Text provided
────
Setting it to 1/1 wouldn't decrease the sensitivity, it would just set it to "normal".  Try 1/10 or 1/100.  If this doesn't work then you're not using X11 devices to control the pointer (e.g. you're using something like synergy to control the pointer from another PC.)

----------

## ppurka

Many thanks. That seems to work, and it does decrease the sensitivity.  :Very Happy: 

----------

## ppurka

Just a follow-up post:

I am quite positive that I had tried fractional acceleration parameters before, using the kde's mouse dialog. It goes up (down?) to 0.1x in the mouse dialog of kde,- that would be equivalent to xset m 1/10. It had no effect on the usb mouse sensitivity.

What has changed recently is that I upgraded xorg-server to 1.5.3-r3 yesterday. Along with that a lot of things just worked, for example the usb mouse has horizontal scroll when we rock the scroll wheel from side to side. This never worked out of the box with the previous xorg-server-1.3. With 1.5.3, it just worked with absolutely no hal/xorg configuration required from my side. Additionally, the fractional mouse acceleration settings has started to work too for the usb mouse.

Thanks to Malvineous's second post, I tried the setting again, and this time it worked!

----------

## Malvineous

Glad to hear the problem is fixed!  Recent X11 versions include a hotplug mouse driver, which has different button assignments to the old evdev driver (or the standard mouse driver, which only supported five buttons.)  Unfortunately I couldn't use it as my mouse has 12 buttons and these aren't all supported by the hotplug driver, so I had to go back to evdev and use xset to remap the buttons to get horizontal scroll working.

----------
────
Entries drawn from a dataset
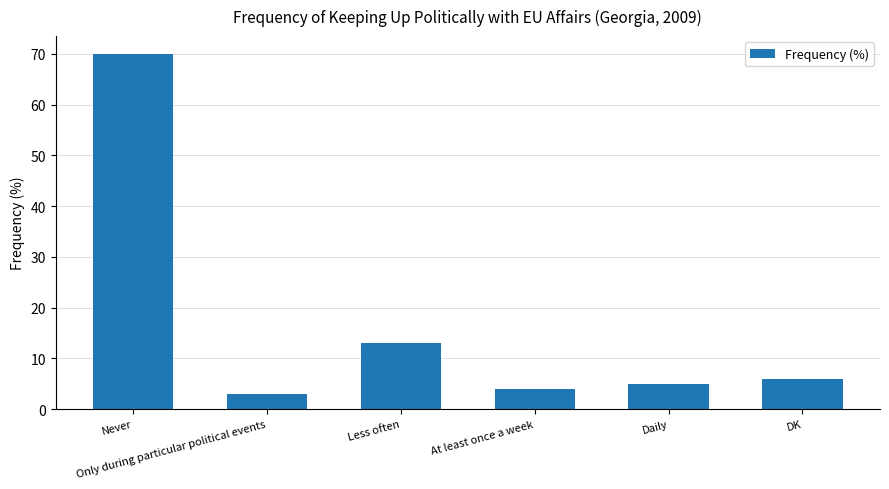

Reading left to right, list all the values displayed in this chart.

70	3	13	4	5	6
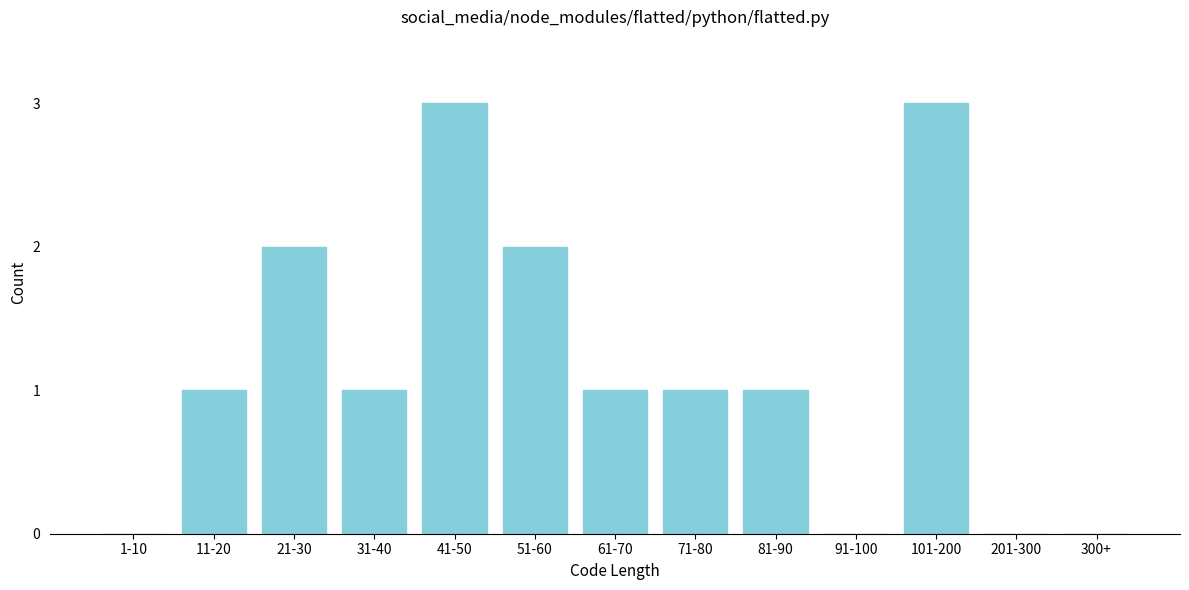

Reading left to right, extract all data points from this chart.

1-10=0	11-20=1	21-30=2	31-40=1	41-50=3	51-60=2	61-70=1	71-80=1	81-90=1	91-100=0	101-200=3	201-300=0	300+=0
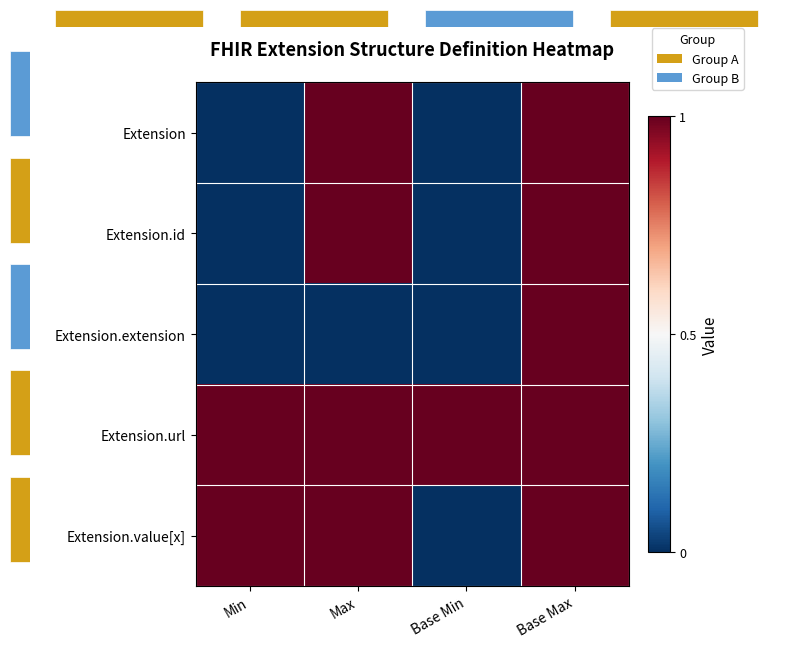

Which has a higher value, Max or Min?

Max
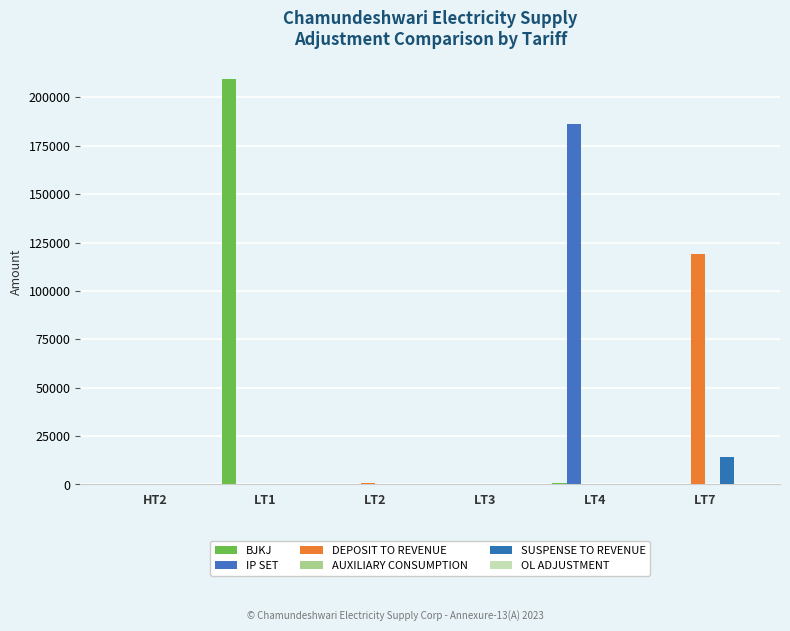

How many groups of bars are there?

6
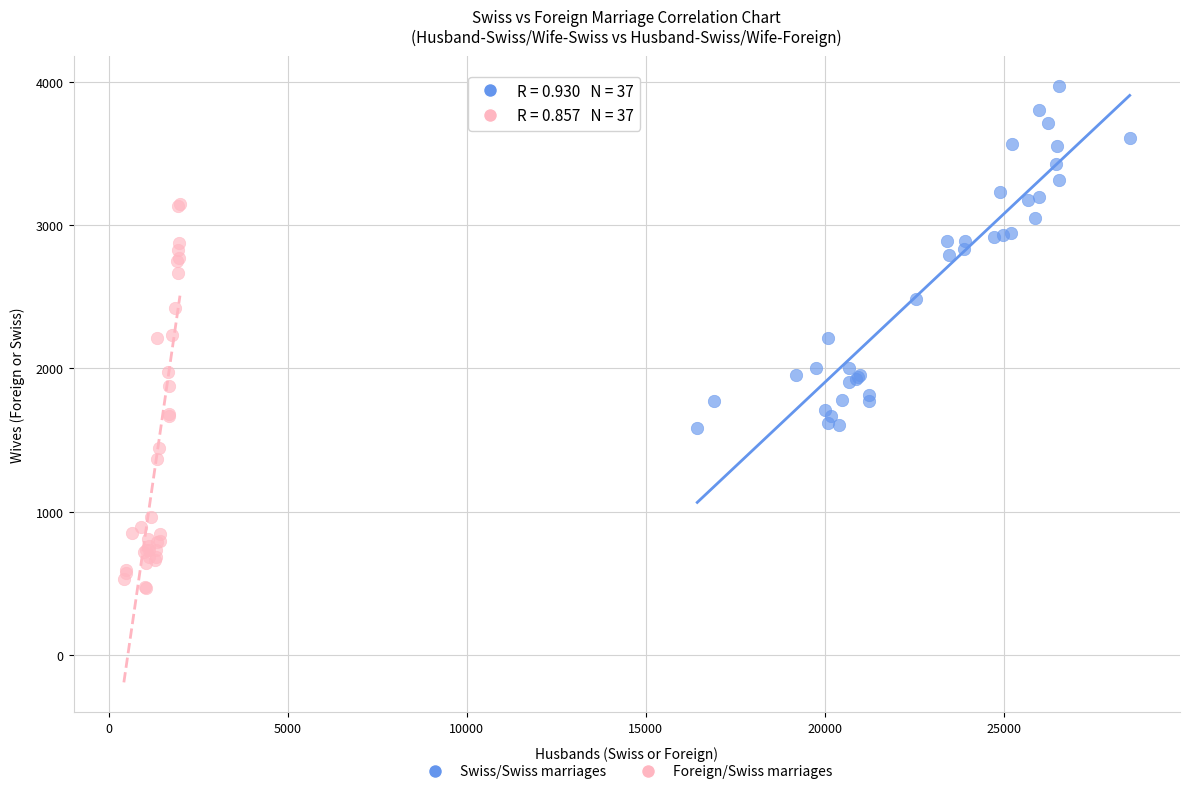

Which series contains the highest Y value?

Swiss/Swiss marriages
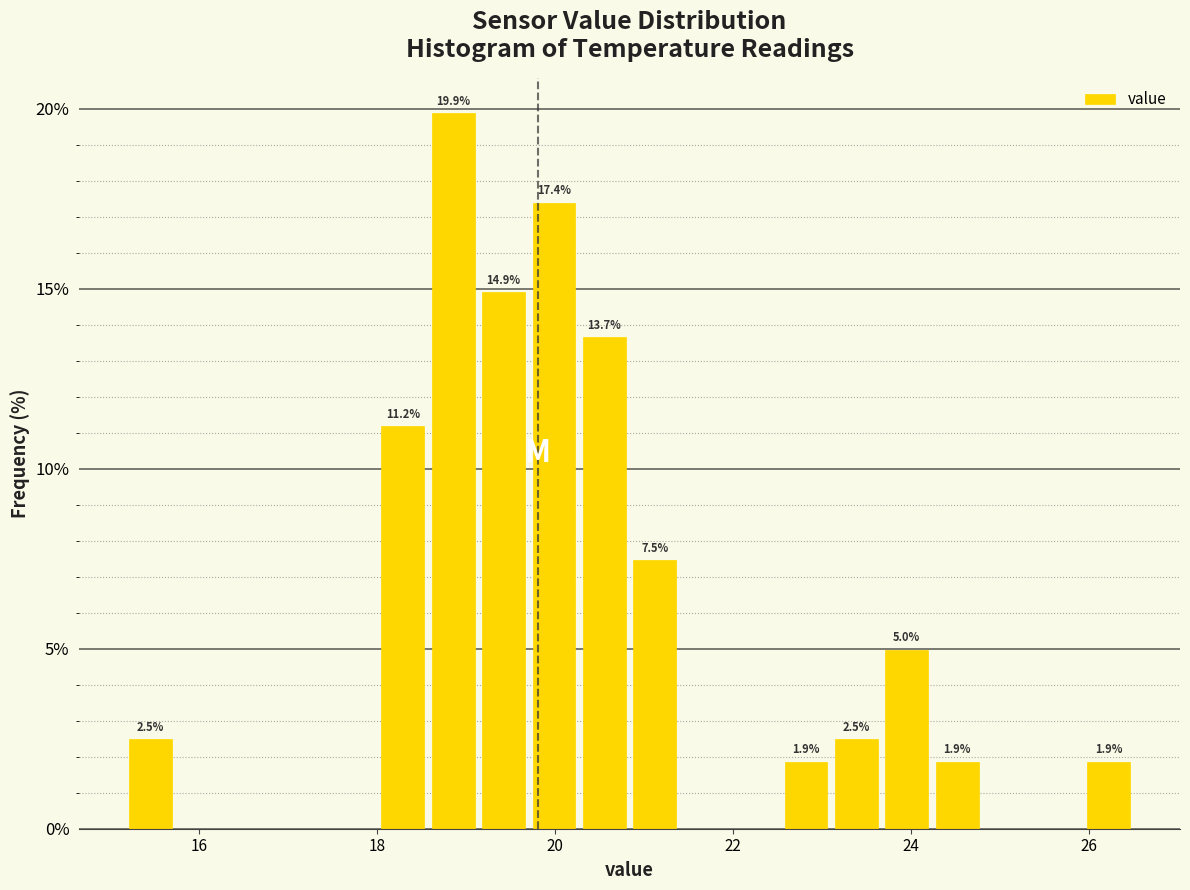

Around what value on the x-axis is the tallest bar? Give the approximate position of its centre, as read against the axis.

18.8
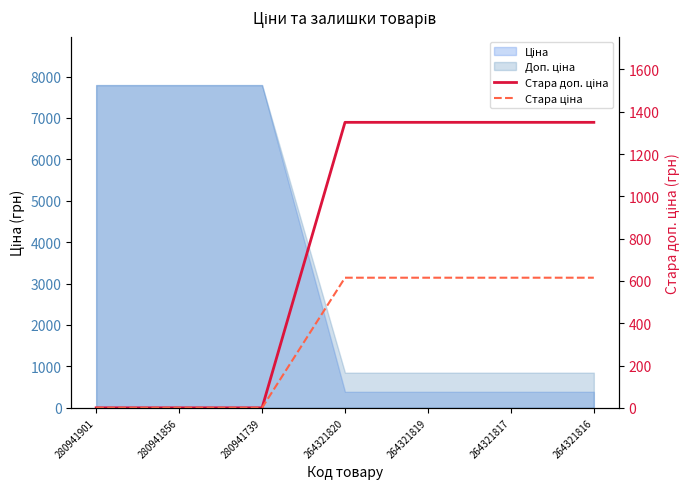

Where does the Стара ціна series first go above 615?

264321820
────
Work request
Output the passage from the forum thread on mouse sensitivity verbatim, starting at "What has changed" and ending at "time it worked!".

Task solution
What has changed recently is that I upgraded xorg-server to 1.5.3-r3 yesterday. Along with that a lot of things just worked, for example the usb mouse has horizontal scroll when we rock the scroll wheel from side to side. This never worked out of the box with the previous xorg-server-1.3. With 1.5.3, it just worked with absolutely no hal/xorg configuration required from my side. Additionally, the fractional mouse acceleration settings has started to work too for the usb mouse.

Thanks to Malvineous's second post, I tried the setting again, and this time it worked!